Summary judgment may be granted only when there is no genuine issue of material fact and the moving party is entitled to judgment as a matter of law. Fed. R.Civ.P. 56; Celotex Corp. v. Catrett, 477 U.S. 317, 322, 106 S.Ct. 2548, 91 L.Ed.2d 265 (1986). An issue of material fact is genuine if the evidence is such that a reasonable jury could return a verdict for the non-moving party. Anderson v. Liberty Lobby, Inc., 477 U.S. 242, 248, 106 S.Ct. 2505, 91 L.Ed.2d 202 (1986). In deciding a motion for summary judgment, a Court must construe the facts and inferences in a light most favorable to the non-moving party. Matsushita Elec. Indus. Co. v. Zenith Radio Corp., 475 U.S. 574, 587, 106 S.Ct. 1348, 89 L.Ed.2d 538 (1986). However, only disputes over those facts "that might affect the outcome of the suit under the governing law will properly preclude the entry of summary judgment." Anderson, 477 U.S. at 248, 106 S.Ct. 2505. Once the moving party has carried its initial burden of demonstrating the absence of a genuine issue of material fact, "its opponent must do more than simply show that there is some metaphysical doubt as to the material facts." Matsushita, 475 U.S. at 586, 106 S.Ct. 1348. No issue for trial exists unless the nonmoving party can adduce sufficient evidence favoring it such that a reasonable jury could return a verdict in that party's favor. Anderson, 477 U.S. at 249, 106 S.Ct. 2505.

DISCUSSION

A. Breach of Fiduciary Duties for Insufficient Notice of Termination of Benefits

Plaintiffs assert a breach of fiduciary duty claim against the Defendant Benefit Fund in Count Two of the Fourth Amended Complaint. In particular, according to Plaintiffs, it was the duty of the Fund to notify Plaintiffs of the failure of United Hospital to make its monthly contributions prior to terminating Plaintiffs' health benefits.

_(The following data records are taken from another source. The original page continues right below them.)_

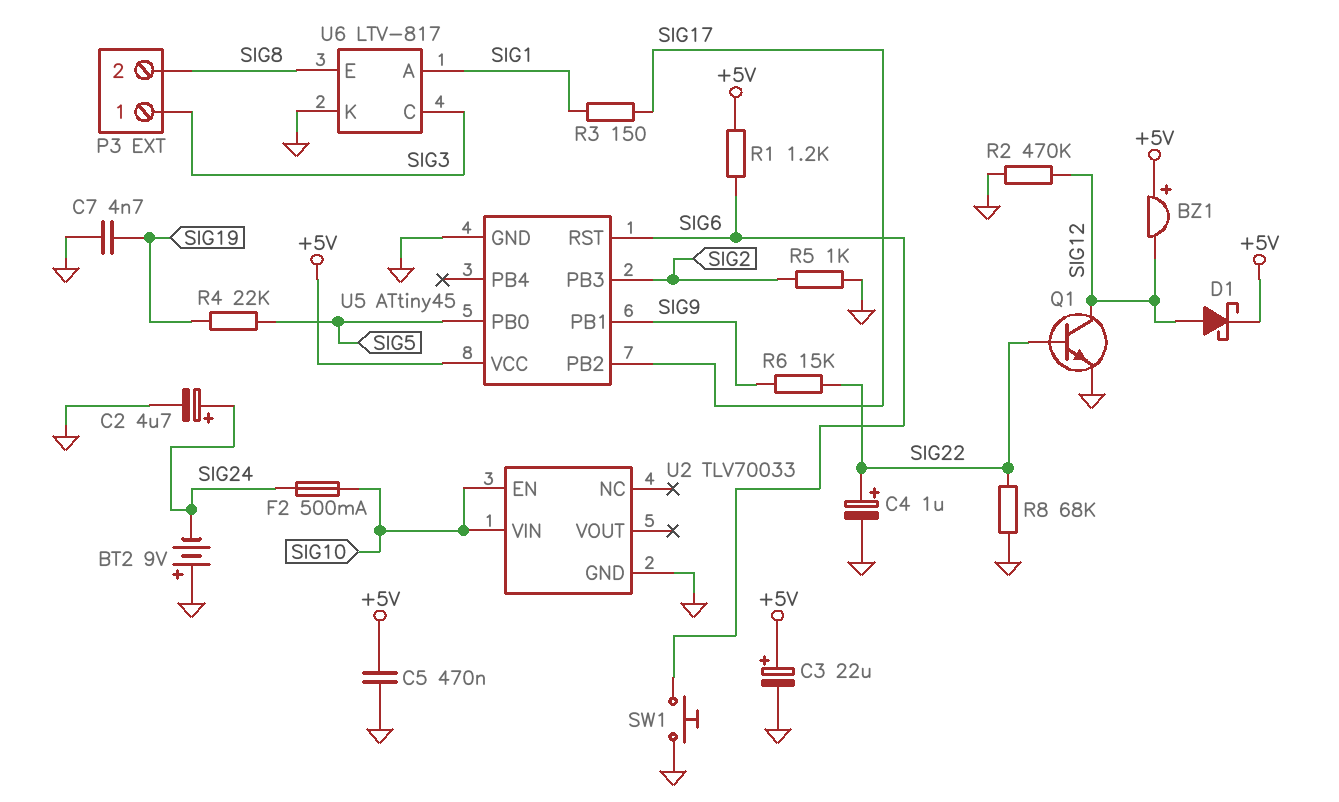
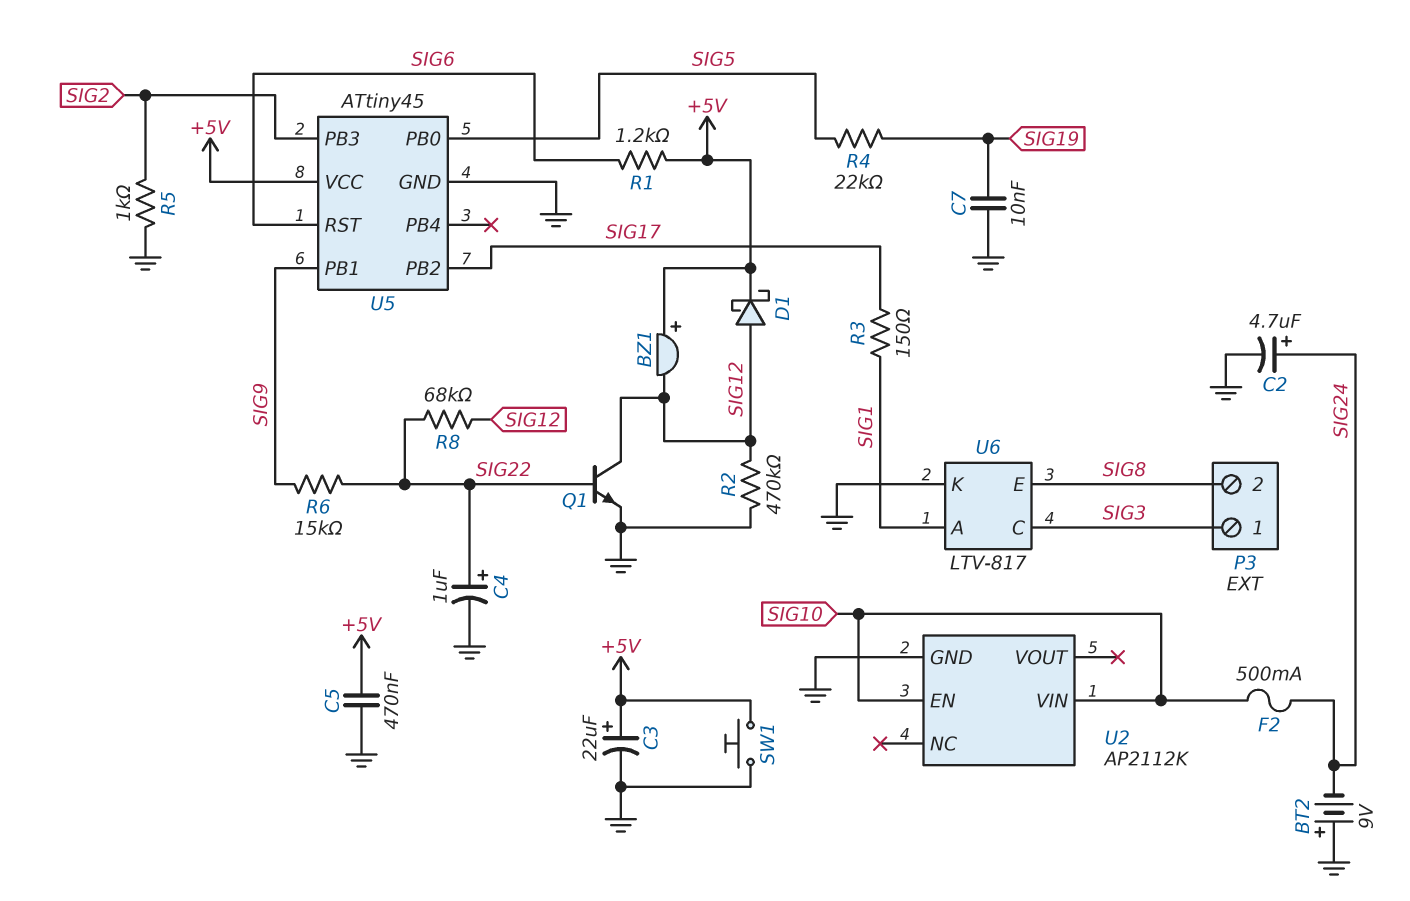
C7: 4.7nF (GND, SIG19) -> 10nF (GND, SIG19)
R8: 68k (GND, SIG22) -> 68k (SIG12, SIG22)
SW1: button (GND, SIG6) -> button (+5V, GND)
U2: TLV70033 -> AP2112K

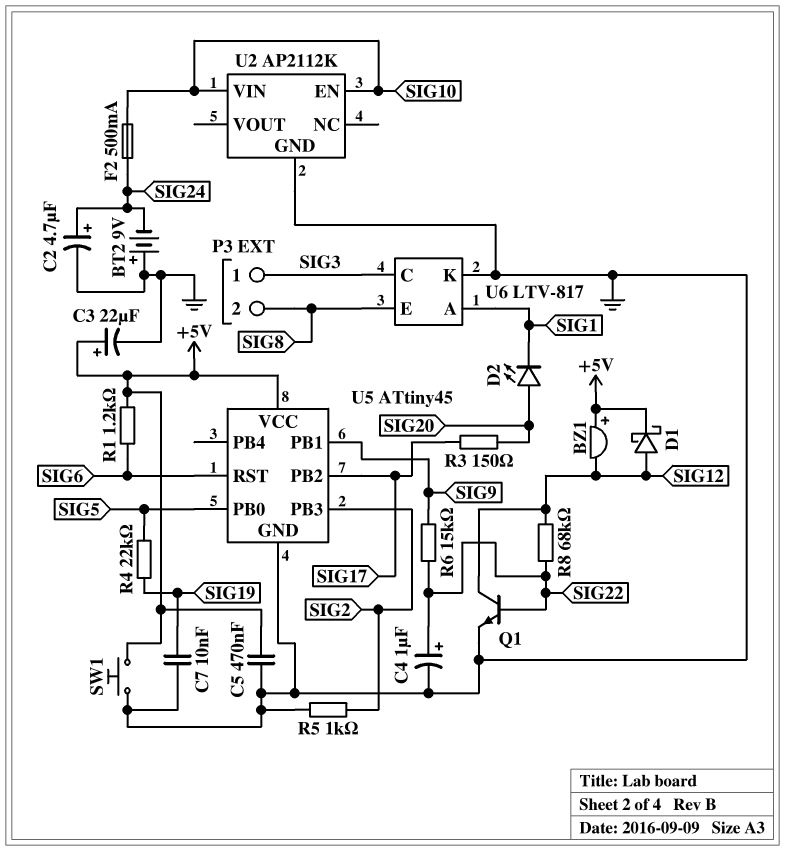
D2: none -> LED (A SIG20, K SIG1)
R2: 470k (GND, SIG12) -> none
R3: 150 (SIG1, SIG17) -> 150 (SIG17, SIG20)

The Fund's failure to provide notice constitutes a breach of the Fund's fiduciary duty to its members.

The Defendant Fund argues that it complied with its fiduciary duties by promptly submitting the matter of the delinquent contributions to arbitration and receiving an award. Accordingly, the Fund owed no additional obligations to the Plaintiffs with respect to the employer's delinquencies. See Defendants' Brief, dated September 13, 1999, at pp. 5-6. The Court recognizes that in addition to submitting the matter to arbitration, the Fund pursued the delinquent *347 contributions against United Hospital in the bankruptcy court.